Cross Domain Form POSTing

Brent Arias picture Brent Arias · Jul 11, 2012 · Viewed 110k times · Source

I've seen articles and posts all over (including SO) on this topic, and the prevailing commentary is that same-origin policy prevents a form POST across domains. The only place I've seen someone suggest that same-origin policy does not apply to form posts, is here.

I'd like to have an answer from a more "official" or formal source. For example, does anyone know the RFC that addresses how same-origin does or does not affect a form POST?

clarification: I am not asking if a GET or POST can be constructed and sent to any domain. I am asking:

  1. if Chrome, IE, or Firefox will allow content from domain 'Y' to send a POST to domain 'X'
  2. if the server receiving the POST will actually see any form values at all. I say this because the majority of online discussion records testers saying the server received the post, but the form values were all empty / stripped out.
  3. What official document (i.e.
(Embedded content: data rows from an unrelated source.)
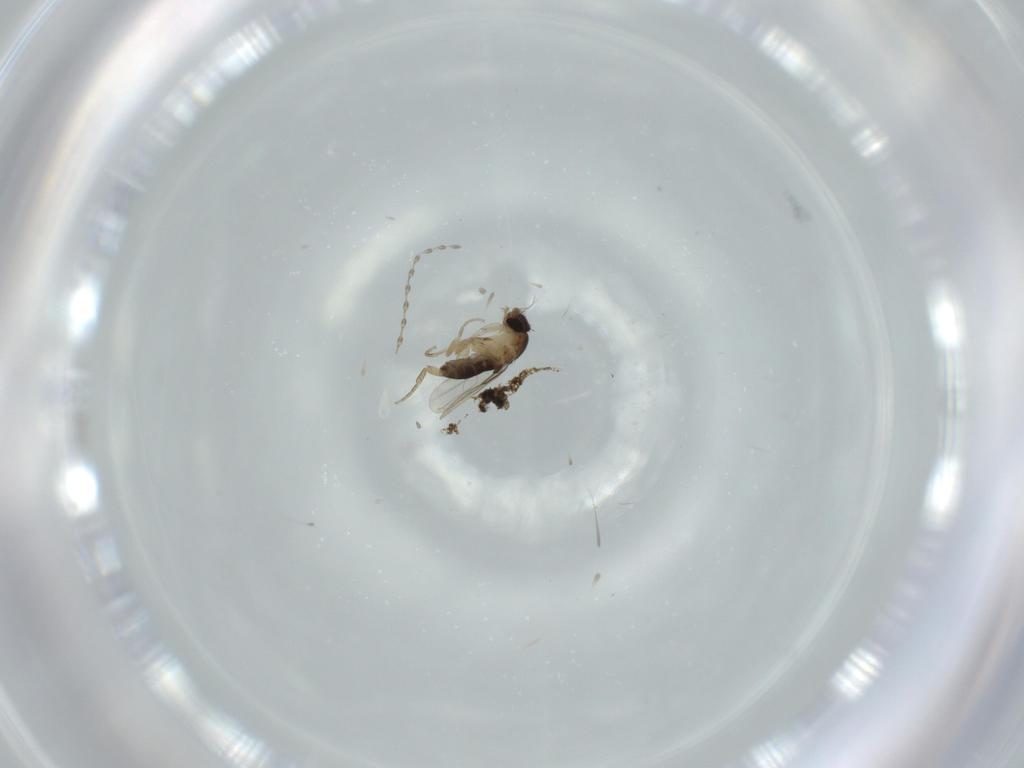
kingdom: Animalia
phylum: Arthropoda
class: Insecta
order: Diptera
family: Phoridae
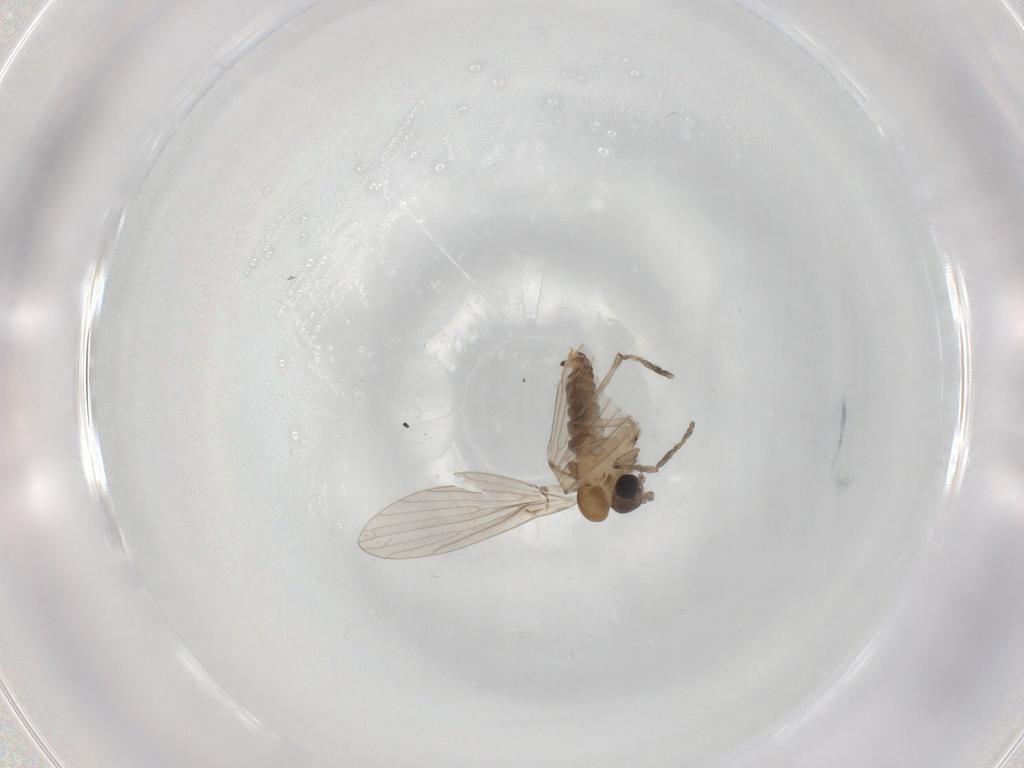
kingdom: Animalia
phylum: Arthropoda
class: Insecta
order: Diptera
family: Psychodidae
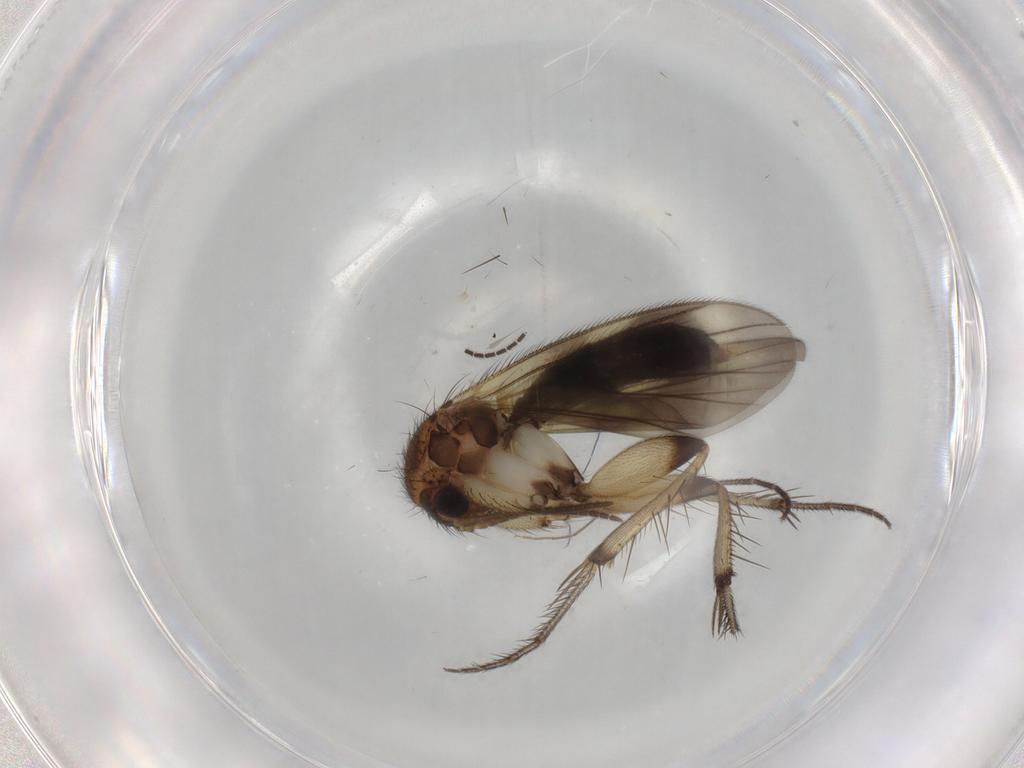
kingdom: Animalia
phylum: Arthropoda
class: Insecta
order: Diptera
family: Mycetophilidae
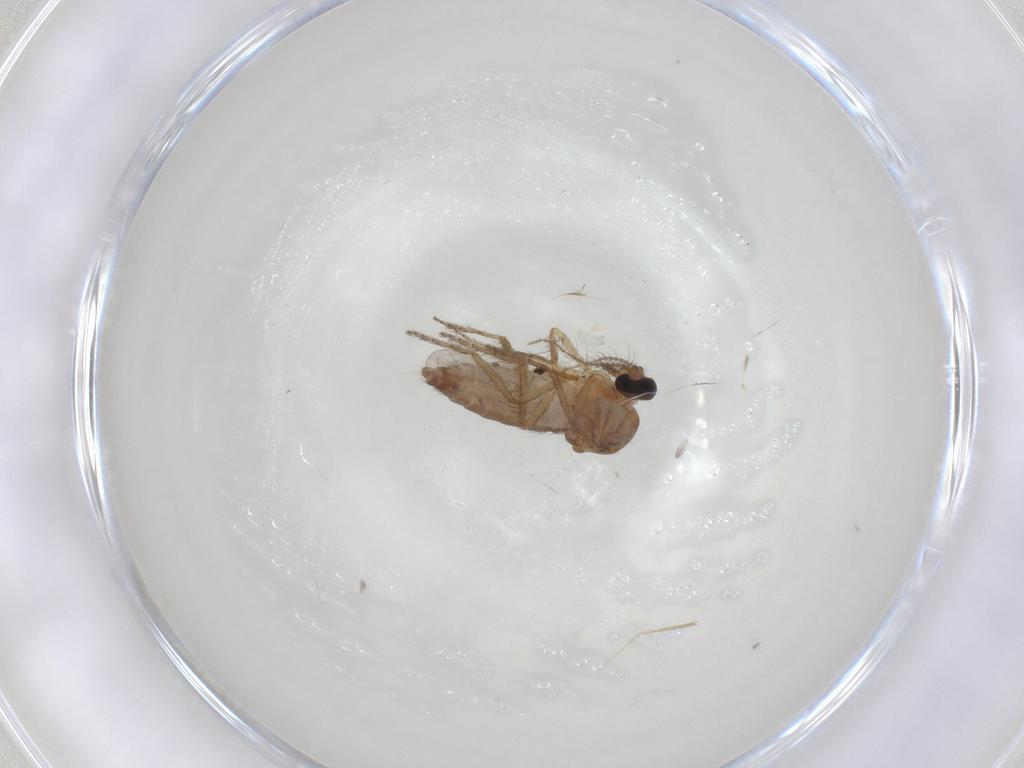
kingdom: Animalia
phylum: Arthropoda
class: Insecta
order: Diptera
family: Ceratopogonidae
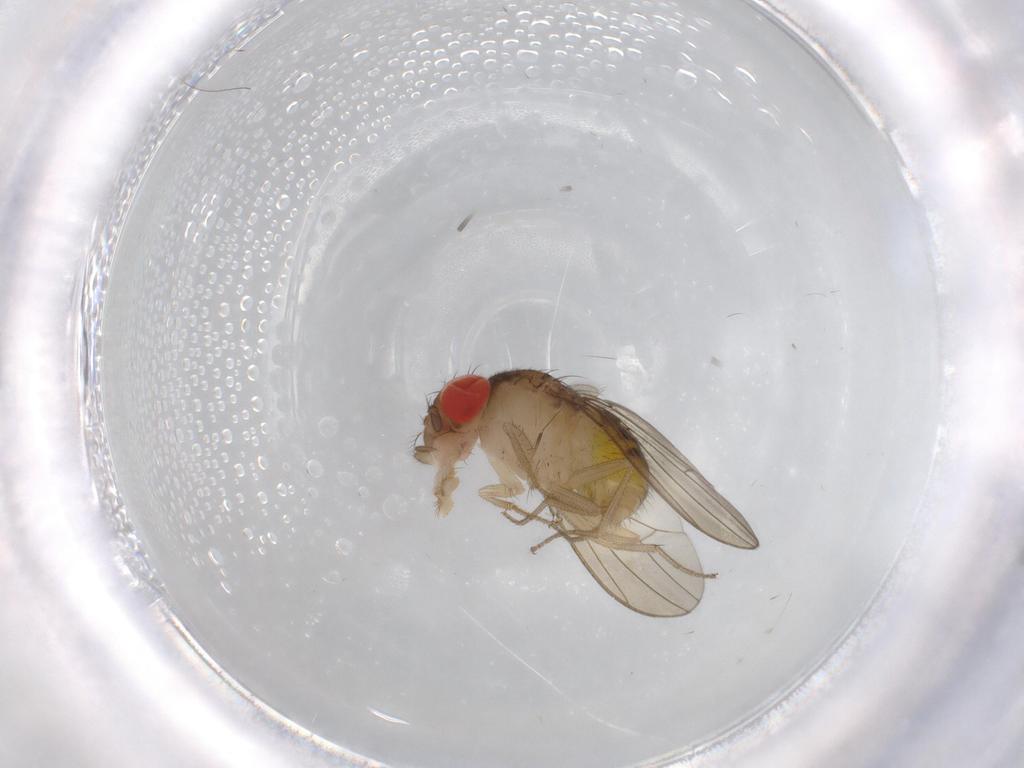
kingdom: Animalia
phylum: Arthropoda
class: Insecta
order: Diptera
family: Drosophilidae
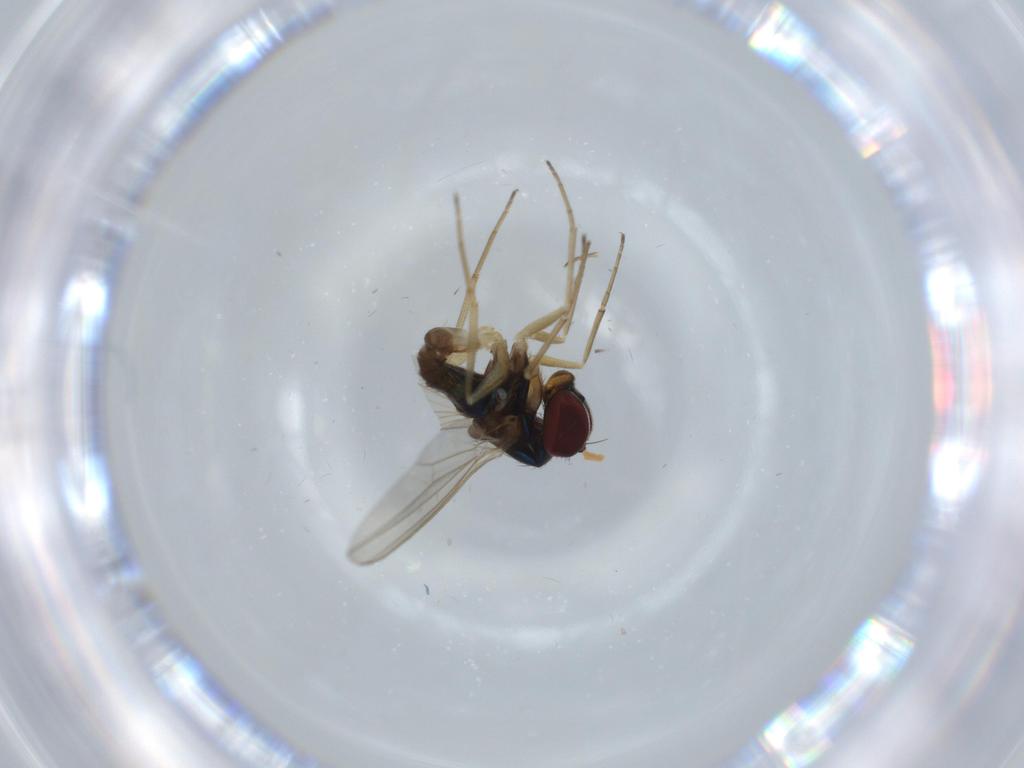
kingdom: Animalia
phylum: Arthropoda
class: Insecta
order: Diptera
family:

RFC) explains what the expected behavior is (regardless of what the browsers have currently implemented).

Incidentally, if same-origin does not affect form POSTs - then it makes it somewhat more obvious of why anti-forgery tokens are necessary. I say "somewhat" because it seems too easy to believe that an attacker could simply issue an HTTP GET to retrieve a form containing the anti-forgery token, and then make an illicit POST which contains that same token. Comments?

Answer

Suresh Kumar picture Suresh Kumar · Jul 11, 2012

The same origin policy is applicable only for browser side programming languages. So if you try to post to a different server than the origin server using JavaScript, then the same origin policy comes into play but if you post directly from the form i.e. the action points to a different server like:

<form action="http://someotherserver.com">

and there is no javascript involved in posting the form, then the same origin policy is not applicable.